◆ What is expected: Format the listing below as a JSON list of strings with one string per line, skipping blank lines and leaving out the pictures.

◆ Extracted entries:
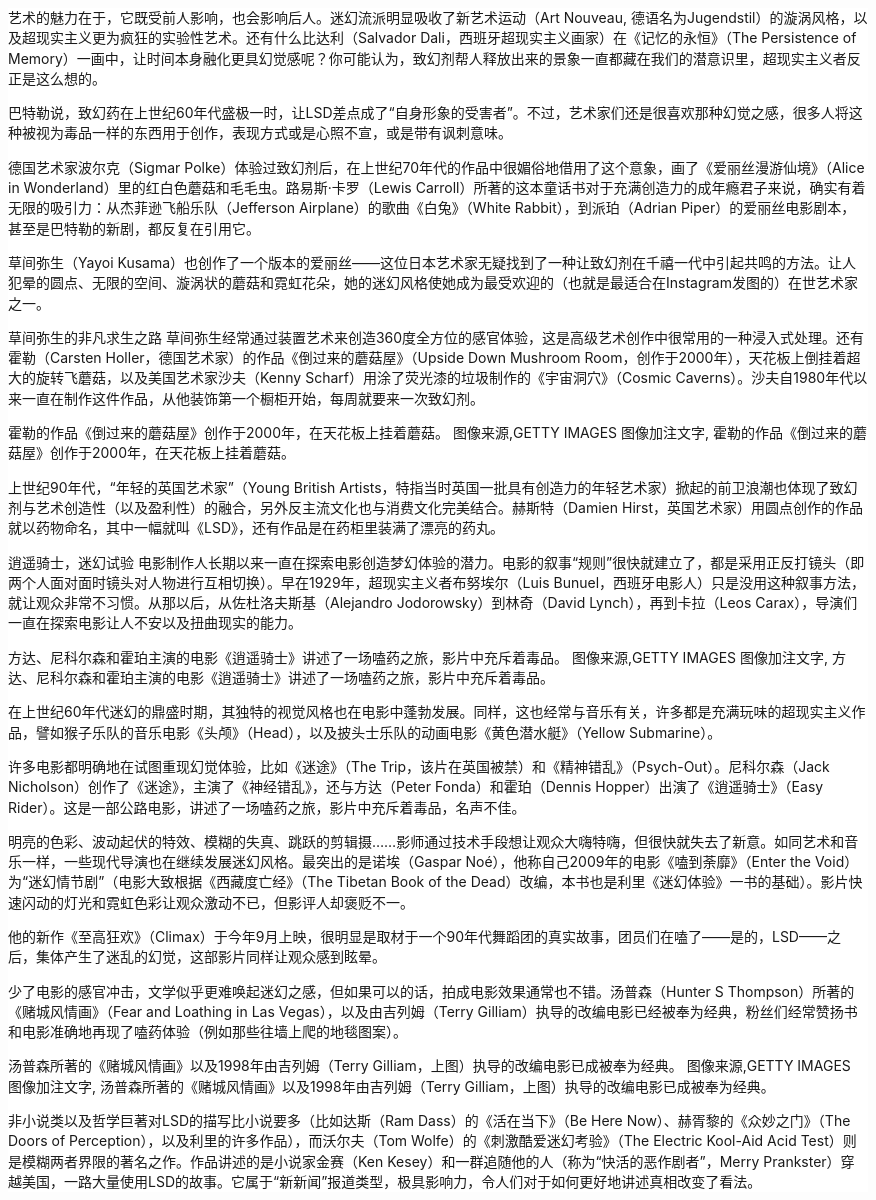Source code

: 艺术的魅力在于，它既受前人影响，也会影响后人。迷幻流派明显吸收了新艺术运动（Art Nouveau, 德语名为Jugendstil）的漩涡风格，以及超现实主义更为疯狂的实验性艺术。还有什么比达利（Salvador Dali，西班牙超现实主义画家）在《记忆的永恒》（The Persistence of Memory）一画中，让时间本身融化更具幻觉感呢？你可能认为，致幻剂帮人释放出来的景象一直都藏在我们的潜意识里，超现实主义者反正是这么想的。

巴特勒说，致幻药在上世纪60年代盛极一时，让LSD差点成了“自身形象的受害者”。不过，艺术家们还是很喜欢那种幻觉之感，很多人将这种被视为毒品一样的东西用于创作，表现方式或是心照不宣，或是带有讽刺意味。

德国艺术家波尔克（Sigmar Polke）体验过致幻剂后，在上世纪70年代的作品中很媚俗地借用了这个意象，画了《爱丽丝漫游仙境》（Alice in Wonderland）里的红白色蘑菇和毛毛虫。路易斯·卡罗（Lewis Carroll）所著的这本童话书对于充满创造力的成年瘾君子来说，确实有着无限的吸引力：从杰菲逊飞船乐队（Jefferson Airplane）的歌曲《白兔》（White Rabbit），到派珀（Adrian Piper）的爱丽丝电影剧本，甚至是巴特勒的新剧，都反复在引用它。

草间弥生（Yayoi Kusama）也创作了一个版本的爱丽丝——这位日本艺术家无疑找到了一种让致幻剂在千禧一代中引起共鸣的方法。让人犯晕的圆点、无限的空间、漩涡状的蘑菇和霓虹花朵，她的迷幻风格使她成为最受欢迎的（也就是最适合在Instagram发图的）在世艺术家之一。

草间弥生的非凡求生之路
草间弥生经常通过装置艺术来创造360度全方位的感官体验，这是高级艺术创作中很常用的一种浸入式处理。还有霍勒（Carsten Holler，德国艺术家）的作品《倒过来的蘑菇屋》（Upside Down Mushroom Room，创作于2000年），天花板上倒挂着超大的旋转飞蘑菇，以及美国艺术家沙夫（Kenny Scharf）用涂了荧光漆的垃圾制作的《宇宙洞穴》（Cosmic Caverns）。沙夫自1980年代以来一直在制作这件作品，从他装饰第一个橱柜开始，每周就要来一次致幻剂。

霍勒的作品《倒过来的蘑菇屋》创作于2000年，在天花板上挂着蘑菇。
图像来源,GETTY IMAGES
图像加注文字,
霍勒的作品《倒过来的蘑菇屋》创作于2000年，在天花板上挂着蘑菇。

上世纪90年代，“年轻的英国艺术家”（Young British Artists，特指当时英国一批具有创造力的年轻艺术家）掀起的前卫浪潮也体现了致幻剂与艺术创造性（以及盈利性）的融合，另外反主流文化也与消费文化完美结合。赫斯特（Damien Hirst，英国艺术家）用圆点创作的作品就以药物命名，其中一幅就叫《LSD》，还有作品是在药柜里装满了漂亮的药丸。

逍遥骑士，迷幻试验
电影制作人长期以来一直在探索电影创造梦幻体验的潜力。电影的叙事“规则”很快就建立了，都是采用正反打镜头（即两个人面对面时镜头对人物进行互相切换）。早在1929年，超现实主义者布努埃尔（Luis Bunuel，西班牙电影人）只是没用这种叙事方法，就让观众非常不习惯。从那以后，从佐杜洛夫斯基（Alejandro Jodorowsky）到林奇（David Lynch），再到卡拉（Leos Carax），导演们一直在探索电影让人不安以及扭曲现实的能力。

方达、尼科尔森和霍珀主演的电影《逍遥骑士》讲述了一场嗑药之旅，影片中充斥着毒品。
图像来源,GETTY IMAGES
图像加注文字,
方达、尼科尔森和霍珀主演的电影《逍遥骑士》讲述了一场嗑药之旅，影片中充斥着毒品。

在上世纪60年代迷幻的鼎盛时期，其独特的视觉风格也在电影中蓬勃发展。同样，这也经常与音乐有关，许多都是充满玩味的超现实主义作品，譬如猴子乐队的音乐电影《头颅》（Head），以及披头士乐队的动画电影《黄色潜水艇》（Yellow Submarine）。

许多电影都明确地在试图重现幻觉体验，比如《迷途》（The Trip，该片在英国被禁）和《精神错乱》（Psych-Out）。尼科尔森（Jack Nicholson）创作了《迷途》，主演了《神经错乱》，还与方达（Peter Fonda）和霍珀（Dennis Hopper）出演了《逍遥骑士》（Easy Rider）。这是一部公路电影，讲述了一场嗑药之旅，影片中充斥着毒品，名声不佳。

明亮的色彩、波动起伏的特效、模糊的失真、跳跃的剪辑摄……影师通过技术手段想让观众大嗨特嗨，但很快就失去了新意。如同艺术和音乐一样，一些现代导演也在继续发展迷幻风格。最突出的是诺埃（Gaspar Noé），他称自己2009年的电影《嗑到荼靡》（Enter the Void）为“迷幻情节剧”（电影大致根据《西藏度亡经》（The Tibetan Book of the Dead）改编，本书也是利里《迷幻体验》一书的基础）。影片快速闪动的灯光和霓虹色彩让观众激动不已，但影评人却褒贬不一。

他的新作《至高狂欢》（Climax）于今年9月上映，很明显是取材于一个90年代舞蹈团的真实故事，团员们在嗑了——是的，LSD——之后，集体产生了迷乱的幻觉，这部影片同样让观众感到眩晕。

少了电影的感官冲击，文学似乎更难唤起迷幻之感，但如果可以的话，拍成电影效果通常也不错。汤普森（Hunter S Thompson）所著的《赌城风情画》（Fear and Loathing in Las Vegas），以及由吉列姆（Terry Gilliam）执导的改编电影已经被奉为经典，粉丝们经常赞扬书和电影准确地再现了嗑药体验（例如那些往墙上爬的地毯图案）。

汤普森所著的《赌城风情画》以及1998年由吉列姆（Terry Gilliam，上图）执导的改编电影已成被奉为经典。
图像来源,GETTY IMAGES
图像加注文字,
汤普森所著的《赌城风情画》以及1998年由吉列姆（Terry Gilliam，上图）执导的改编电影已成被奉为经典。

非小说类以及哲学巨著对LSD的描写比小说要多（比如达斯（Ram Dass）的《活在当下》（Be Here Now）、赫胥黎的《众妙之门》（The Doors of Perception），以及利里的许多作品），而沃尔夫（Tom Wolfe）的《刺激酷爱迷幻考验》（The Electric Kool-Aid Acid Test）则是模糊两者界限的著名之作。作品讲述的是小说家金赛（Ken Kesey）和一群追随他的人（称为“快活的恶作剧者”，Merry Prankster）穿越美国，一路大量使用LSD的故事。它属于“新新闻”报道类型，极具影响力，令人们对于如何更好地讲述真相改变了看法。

◆ Output of the task:
[
  "Source code",
  ": 艺术的魅力在于，它既受前人影响，也会影响后人。迷幻流派明显吸收了新艺术运动（Art Nouveau, 德语名为Jugendstil）的漩涡风格，以及超现实主义更为疯狂的实验性艺术。还有什么比达利（Salvador Dali，西班牙超现实主义画家）在《记忆的永恒》（The Persistence of Memory）一画中，让时间本身融化更具幻觉感呢？你可能认为，致幻剂帮人释放出来的景象一直都藏在我们的潜意识里，超现实主义者反正是这么想的。",
  "巴特勒说，致幻药在上世纪60年代盛极一时，让LSD差点成了“自身形象的受害者”。不过，艺术家们还是很喜欢那种幻觉之感，很多人将这种被视为毒品一样的东西用于创作，表现方式或是心照不宣，或是带有讽刺意味。",
  "德国艺术家波尔克（Sigmar Polke）体验过致幻剂后，在上世纪70年代的作品中很媚俗地借用了这个意象，画了《爱丽丝漫游仙境》（Alice in Wonderland）里的红白色蘑菇和毛毛虫。路易斯·卡罗（Lewis Carroll）所著的这本童话书对于充满创造力的成年瘾君子来说，确实有着无限的吸引力：从杰菲逊飞船乐队（Jefferson Airplane）的歌曲《白兔》（White Rabbit），到派珀（Adrian Piper）的爱丽丝电影剧本，甚至是巴特勒的新剧，都反复在引用它。",
  "草间弥生（Yayoi Kusama）也创作了一个版本的爱丽丝——这位日本艺术家无疑找到了一种让致幻剂在千禧一代中引起共鸣的方法。让人犯晕的圆点、无限的空间、漩涡状的蘑菇和霓虹花朵，她的迷幻风格使她成为最受欢迎的（也就是最适合在Instagram发图的）在世艺术家之一。",
  "草间弥生的非凡求生之路",
  "草间弥生经常通过装置艺术来创造360度全方位的感官体验，这是高级艺术创作中很常用的一种浸入式处理。还有霍勒（Carsten Holler，德国艺术家）的作品《倒过来的蘑菇屋》（Upside Down Mushroom Room，创作于2000年），天花板上倒挂着超大的旋转飞蘑菇，以及美国艺术家沙夫（Kenny Scharf）用涂了荧光漆的垃圾制作的《宇宙洞穴》（Cosmic Caverns）。沙夫自1980年代以来一直在制作这件作品，从他装饰第一个橱柜开始，每周就要来一次致幻剂。",
  "霍勒的作品《倒过来的蘑菇屋》创作于2000年，在天花板上挂着蘑菇。",
  "图像来源,GETTY IMAGES",
  "图像加注文字,",
  "霍勒的作品《倒过来的蘑菇屋》创作于2000年，在天花板上挂着蘑菇。",
  "上世纪90年代，“年轻的英国艺术家”（Young British Artists，特指当时英国一批具有创造力的年轻艺术家）掀起的前卫浪潮也体现了致幻剂与艺术创造性（以及盈利性）的融合，另外反主流文化也与消费文化完美结合。赫斯特（Damien Hirst，英国艺术家）用圆点创作的作品就以药物命名，其中一幅就叫《LSD》，还有作品是在药柜里装满了漂亮的药丸。",
  "逍遥骑士，迷幻试验",
  "电影制作人长期以来一直在探索电影创造梦幻体验的潜力。电影的叙事“规则”很快就建立了，都是采用正反打镜头（即两个人面对面时镜头对人物进行互相切换）。早在1929年，超现实主义者布努埃尔（Luis Bunuel，西班牙电影人）只是没用这种叙事方法，就让观众非常不习惯。从那以后，从佐杜洛夫斯基（Alejandro Jodorowsky）到林奇（David Lynch），再到卡拉（Leos Carax），导演们一直在探索电影让人不安以及扭曲现实的能力。",
  "方达、尼科尔森和霍珀主演的电影《逍遥骑士》讲述了一场嗑药之旅，影片中充斥着毒品。",
  "图像来源,GETTY IMAGES",
  "图像加注文字,",
  "方达、尼科尔森和霍珀主演的电影《逍遥骑士》讲述了一场嗑药之旅，影片中充斥着毒品。",
  "在上世纪60年代迷幻的鼎盛时期，其独特的视觉风格也在电影中蓬勃发展。同样，这也经常与音乐有关，许多都是充满玩味的超现实主义作品，譬如猴子乐队的音乐电影《头颅》（Head），以及披头士乐队的动画电影《黄色潜水艇》（Yellow Submarine）。",
  "许多电影都明确地在试图重现幻觉体验，比如《迷途》（The Trip，该片在英国被禁）和《精神错乱》（Psych-Out）。尼科尔森（Jack Nicholson）创作了《迷途》，主演了《神经错乱》，还与方达（Peter Fonda）和霍珀（Dennis Hopper）出演了《逍遥骑士》（Easy Rider）。这是一部公路电影，讲述了一场嗑药之旅，影片中充斥着毒品，名声不佳。",
  "明亮的色彩、波动起伏的特效、模糊的失真、跳跃的剪辑摄……影师通过技术手段想让观众大嗨特嗨，但很快就失去了新意。如同艺术和音乐一样，一些现代导演也在继续发展迷幻风格。最突出的是诺埃（Gaspar Noé），他称自己2009年的电影《嗑到荼靡》（Enter the Void）为“迷幻情节剧”（电影大致根据《西藏度亡经》（The Tibetan Book of the Dead）改编，本书也是利里《迷幻体验》一书的基础）。影片快速闪动的灯光和霓虹色彩让观众激动不已，但影评人却褒贬不一。",
  "他的新作《至高狂欢》（Climax）于今年9月上映，很明显是取材于一个90年代舞蹈团的真实故事，团员们在嗑了——是的，LSD——之后，集体产生了迷乱的幻觉，这部影片同样让观众感到眩晕。",
  "少了电影的感官冲击，文学似乎更难唤起迷幻之感，但如果可以的话，拍成电影效果通常也不错。汤普森（Hunter S Thompson）所著的《赌城风情画》（Fear and Loathing in Las Vegas），以及由吉列姆（Terry Gilliam）执导的改编电影已经被奉为经典，粉丝们经常赞扬书和电影准确地再现了嗑药体验（例如那些往墙上爬的地毯图案）。",
  "汤普森所著的《赌城风情画》以及1998年由吉列姆（Terry Gilliam，上图）执导的改编电影已成被奉为经典。",
  "图像来源,GETTY IMAGES",
  "图像加注文字,",
  "汤普森所著的《赌城风情画》以及1998年由吉列姆（Terry Gilliam，上图）执导的改编电影已成被奉为经典。",
  "非小说类以及哲学巨著对LSD的描写比小说要多（比如达斯（Ram Dass）的《活在当下》（Be Here Now）、赫胥黎的《众妙之门》（The Doors of Perception），以及利里的许多作品），而沃尔夫（Tom Wolfe）的《刺激酷爱迷幻考验》（The Electric Kool-Aid Acid Test）则是模糊两者界限的著名之作。作品讲述的是小说家金赛（Ken Kesey）和一群追随他的人（称为“快活的恶作剧者”，Merry Prankster）穿越美国，一路大量使用LSD的故事。它属于“新新闻”报道类型，极具影响力，令人们对于如何更好地讲述真相改变了看法。"
]